**Your goal:** Quote the records that follow in full, leaving the pictures out.

[Human keypoint data]

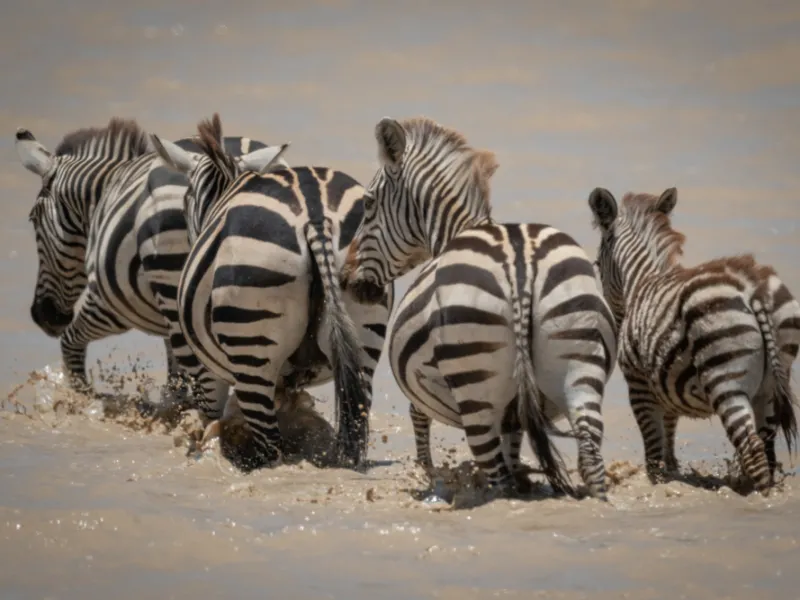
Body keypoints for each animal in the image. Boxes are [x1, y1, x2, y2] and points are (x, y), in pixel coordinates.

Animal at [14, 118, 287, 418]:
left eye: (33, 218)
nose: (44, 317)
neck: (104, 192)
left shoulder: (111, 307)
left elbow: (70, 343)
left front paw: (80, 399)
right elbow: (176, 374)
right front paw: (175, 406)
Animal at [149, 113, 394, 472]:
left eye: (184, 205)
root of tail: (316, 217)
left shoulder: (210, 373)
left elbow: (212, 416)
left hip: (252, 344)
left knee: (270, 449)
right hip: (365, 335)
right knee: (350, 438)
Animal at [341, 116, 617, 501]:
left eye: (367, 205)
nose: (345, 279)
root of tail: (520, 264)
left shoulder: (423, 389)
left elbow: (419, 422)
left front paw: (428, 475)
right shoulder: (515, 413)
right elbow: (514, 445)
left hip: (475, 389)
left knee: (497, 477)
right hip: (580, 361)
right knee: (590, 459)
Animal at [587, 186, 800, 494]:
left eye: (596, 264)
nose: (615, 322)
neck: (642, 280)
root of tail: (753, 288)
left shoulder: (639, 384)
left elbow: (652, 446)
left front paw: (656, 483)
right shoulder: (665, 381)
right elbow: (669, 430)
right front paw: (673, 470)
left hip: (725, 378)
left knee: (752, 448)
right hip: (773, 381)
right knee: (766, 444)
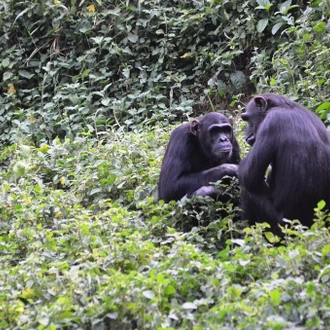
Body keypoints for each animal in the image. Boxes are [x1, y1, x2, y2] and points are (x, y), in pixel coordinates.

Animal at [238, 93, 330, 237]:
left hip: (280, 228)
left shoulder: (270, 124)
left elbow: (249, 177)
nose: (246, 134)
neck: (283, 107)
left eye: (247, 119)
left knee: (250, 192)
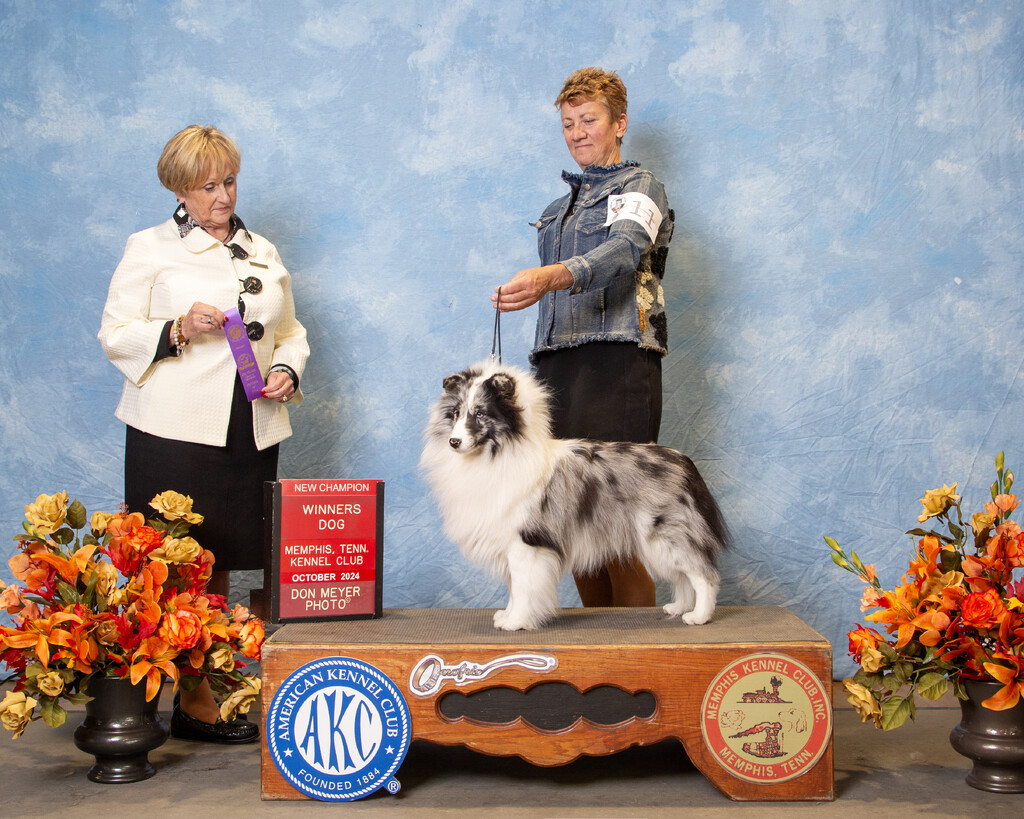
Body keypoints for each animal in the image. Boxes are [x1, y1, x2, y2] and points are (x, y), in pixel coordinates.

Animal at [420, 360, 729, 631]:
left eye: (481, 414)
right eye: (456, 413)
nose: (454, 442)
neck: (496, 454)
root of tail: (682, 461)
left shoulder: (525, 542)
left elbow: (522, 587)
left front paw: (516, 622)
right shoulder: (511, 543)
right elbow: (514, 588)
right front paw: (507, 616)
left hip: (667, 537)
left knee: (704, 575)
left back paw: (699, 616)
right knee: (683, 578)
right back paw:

**Task solution:**
Body keypoints for each animal in the image. Boxes are [x1, y1, x2, y2] and points are (x, y), in pixel coordinates.

Animal at [14, 118, 287, 418]:
left eye: (33, 218)
nose: (44, 317)
neck: (104, 192)
left shoulder: (111, 307)
left elbow: (70, 343)
left front paw: (80, 399)
right elbow: (176, 374)
right front paw: (175, 406)
Animal at [149, 113, 394, 472]:
left eye: (184, 205)
root of tail: (316, 217)
left shoulder: (210, 373)
left elbow: (212, 416)
left hip: (252, 344)
left knee: (270, 449)
right hip: (365, 335)
right knee: (350, 438)
Animal at [341, 116, 617, 501]:
left eye: (367, 205)
nose: (345, 279)
root of tail: (520, 264)
left shoulder: (423, 389)
left elbow: (419, 422)
left front paw: (428, 475)
right shoulder: (515, 413)
right elbow: (514, 445)
left hip: (475, 389)
left knee: (497, 477)
right hip: (580, 361)
right knee: (590, 459)
Animal at [587, 186, 800, 494]:
left eye: (596, 264)
nose: (615, 322)
neck: (642, 280)
root of tail: (753, 288)
left shoulder: (639, 384)
left elbow: (652, 446)
left front paw: (656, 483)
right shoulder: (665, 381)
right elbow: (669, 430)
right front paw: (673, 470)
left hip: (725, 378)
left knee: (752, 448)
right hip: (773, 381)
right knee: (766, 444)
Body keypoints for each animal in the image. Boxes are [x1, y1, x2, y2] and points are (x, y), in pixel coordinates.

Animal at [238, 93, 330, 237]:
left hip: (280, 228)
left shoulder: (270, 124)
left elbow: (249, 177)
nose: (246, 134)
neck: (283, 107)
left eye: (247, 119)
left knee: (250, 192)
Body keypoints for each animal in the image. Boxes are [x1, y1, x2, y2] and points are (x, y), in pixel coordinates.

Animal at [420, 360, 729, 631]:
left eye: (481, 414)
right eye: (456, 413)
nose: (454, 442)
neck: (496, 454)
root of tail: (682, 461)
left shoulder: (525, 542)
left elbow: (522, 587)
left front paw: (516, 622)
right shoulder: (511, 543)
right elbow: (514, 588)
right front paw: (507, 616)
left hip: (667, 537)
left knee: (704, 575)
left back paw: (699, 616)
right knee: (683, 578)
right back paw:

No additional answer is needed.